Ao final do pregão, marcou 180.342,33 pontos, em baixa de 0,86%, com volume financeiro de R$ 29,1 bilhões. Na semana, com apenas duas sessões, o Ibovespa recuou 2,05% e, no mês, teve uma queda de 3,72%. No ano, contudo, apresenta alta de 11,93%. Esta terça representou a terceira queda em quatro pregões, com destaque para o forte recuo de 2,38% na última quinta-feira; na sexta-feira, a alta foi modesta, de 0,49%.

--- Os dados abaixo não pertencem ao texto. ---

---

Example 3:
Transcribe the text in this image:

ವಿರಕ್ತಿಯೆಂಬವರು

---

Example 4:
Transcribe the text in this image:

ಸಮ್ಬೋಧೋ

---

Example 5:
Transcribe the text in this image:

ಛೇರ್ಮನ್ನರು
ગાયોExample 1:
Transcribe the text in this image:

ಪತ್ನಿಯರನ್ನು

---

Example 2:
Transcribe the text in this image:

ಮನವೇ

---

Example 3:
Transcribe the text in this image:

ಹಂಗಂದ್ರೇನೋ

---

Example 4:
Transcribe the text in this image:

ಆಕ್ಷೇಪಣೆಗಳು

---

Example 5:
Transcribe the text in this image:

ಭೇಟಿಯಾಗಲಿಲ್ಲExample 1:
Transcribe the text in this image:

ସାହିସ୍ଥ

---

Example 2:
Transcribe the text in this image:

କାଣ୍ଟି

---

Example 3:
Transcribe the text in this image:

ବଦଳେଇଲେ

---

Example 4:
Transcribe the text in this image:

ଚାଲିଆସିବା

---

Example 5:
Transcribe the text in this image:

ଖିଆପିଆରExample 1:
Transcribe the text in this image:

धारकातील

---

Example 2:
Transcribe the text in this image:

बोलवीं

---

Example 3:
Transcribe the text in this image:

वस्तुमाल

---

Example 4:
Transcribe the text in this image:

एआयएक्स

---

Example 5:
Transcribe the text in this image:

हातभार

Dentre as principais ações, nem a Petrobras (ON -1,16%, PN -1,62%) conseguiu escapar da correção no mercado, reflexo dos resultados trimestrais divulgados, que, apesar de alinhados com as expectativas em geral, ficaram abaixo do previsto em alguns pontos. A divulgação favoreceu a realização de lucros nas ações da estatal, que continuam acumulando ganhos expressivos no ano — 55,77% na ordinária e 49,92% na preferencial. Assim, os papéis da Petrobras não acompanharam a alta de aproximadamente 3,5% no preço do Brent durante o dia.
A Vale ON, principal ação do Ibovespa, chegou a apresentar recuperação ao final do pregão, mas fechou com queda de 0,24%. Entre os bancos, destacaram-se as baixas do Itaú PN, que caiu 1,14%, e do Banco do Brasil ON, que terminou no valor mínimo do dia, com recuo de 1,02%. O dólar à vista se manteve estável em R$ 4,89.

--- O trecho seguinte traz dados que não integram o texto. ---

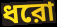
ধরোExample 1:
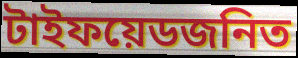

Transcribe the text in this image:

টাইফয়েডজনিত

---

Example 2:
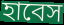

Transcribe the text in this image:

হাবেস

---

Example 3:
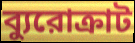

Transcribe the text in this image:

ব্যুরোক্রাট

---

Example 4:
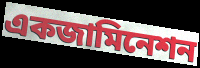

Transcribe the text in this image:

একজামিনেশন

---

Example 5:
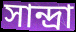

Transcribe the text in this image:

সান্দ্রাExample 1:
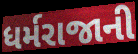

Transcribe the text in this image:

ધર્મરાજાની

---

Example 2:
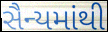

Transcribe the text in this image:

સૈન્યમાંથી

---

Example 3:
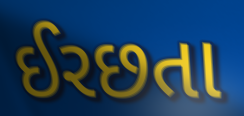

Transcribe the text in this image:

ઈરછતા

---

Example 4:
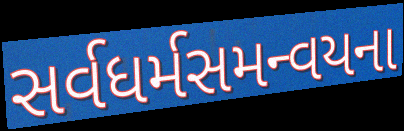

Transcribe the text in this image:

સર્વધર્મસમન્વયના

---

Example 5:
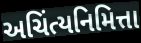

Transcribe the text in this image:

અચિંત્યનિમિત્તા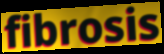
fibrosis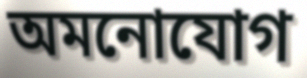
অমনোযোগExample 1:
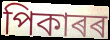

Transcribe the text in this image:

পিকাৰৰ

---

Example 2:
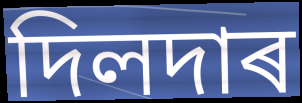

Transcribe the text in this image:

দিলদাৰ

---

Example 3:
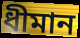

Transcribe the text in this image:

ধীমান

Na B3, os maiores ganhos da sessão foram registrados pela Braskem (+29,02%), impulsionada pela elevação de recomendação do JPMorgan para compra, seguida por Hapvida (+9,27%) e Direcional (+3,50%). No lado das perdas, as ações da Natura (-5,62%), Yduqs (-4,03%) e Azzas (-3,29%) tiveram os maiores recuos.
Nos EUA, após o S&P 500 e o Nasdaq baterem recordes na segunda-feira, esta terça foi marcada por ajuste, especialmente no setor de tecnologia, que recuou 0,71%, enquanto o Dow Jones encerrou com leve alta de 0,11%.

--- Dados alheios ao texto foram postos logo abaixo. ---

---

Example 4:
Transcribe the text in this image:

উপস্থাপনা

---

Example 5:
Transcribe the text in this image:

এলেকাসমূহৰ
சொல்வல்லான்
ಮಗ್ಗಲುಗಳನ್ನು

Bruno Perri, economista-chefe, estrategista e sócio-fundador da Forum Investimentos, aponta que o mercado internacional enfrentou um dia negativo, com o petróleo em alta devido a novos conflitos entre os Estados Unidos e o Irã. O índice de preços ao consumidor (CPI) de abril refletiu os efeitos do aumento dos preços de energia sobre a inflação americana, pressionando as taxas dos Treasuries para cima e fortalecendo globalmente o dólar.
Os contratos futuros de petróleo subiram graças à escalada das tensões no Oriente Médio e à incerteza sobre uma solução diplomática para o impasse no Estreito de Ormuz. Comentários do presidente Donald Trump sobre a fragilidade do cessar-fogo regional e o receio de interrupção prolongada do fluxo de petróleo global também influenciaram o mercado.
No Brasil, o mercado de ações está sendo impactado principalmente pela reversão parcial do fluxo de investidores estrangeiros, fator que contribuiu para as altas recentes. Além disso, os resultados da Petrobras tiveram impacto negativo, dado que suas ações foram as maiores beneficiadas pela crise no Irã, conforme explica Marcelo Fonseca, economista da CVPAR. Eduardo Levy, economista e sócio da LB Endow, destaca que pontos do balanço da Petrobras ficaram aquém do esperado pelo mercado, contribuindo para o desempenho fraco do Ibovespa.
Em um contexto mais amplo, Leonardo Santana, sócio da casa de análise Top Gain, observa que a queda do Ibovespa reflete principalmente o cenário macroeconômico pressionado internacionalmente, especialmente pelos conflitos no Oriente Médio, que não indicam sinais concretos de resolução até o momento. Ele acrescenta que, embora a expectativa de um possível acordo tenha gerado otimismo no final da semana passada, o início desta semana dissipou esse alívio, aumentando a percepção de risco com as recusas às negociações.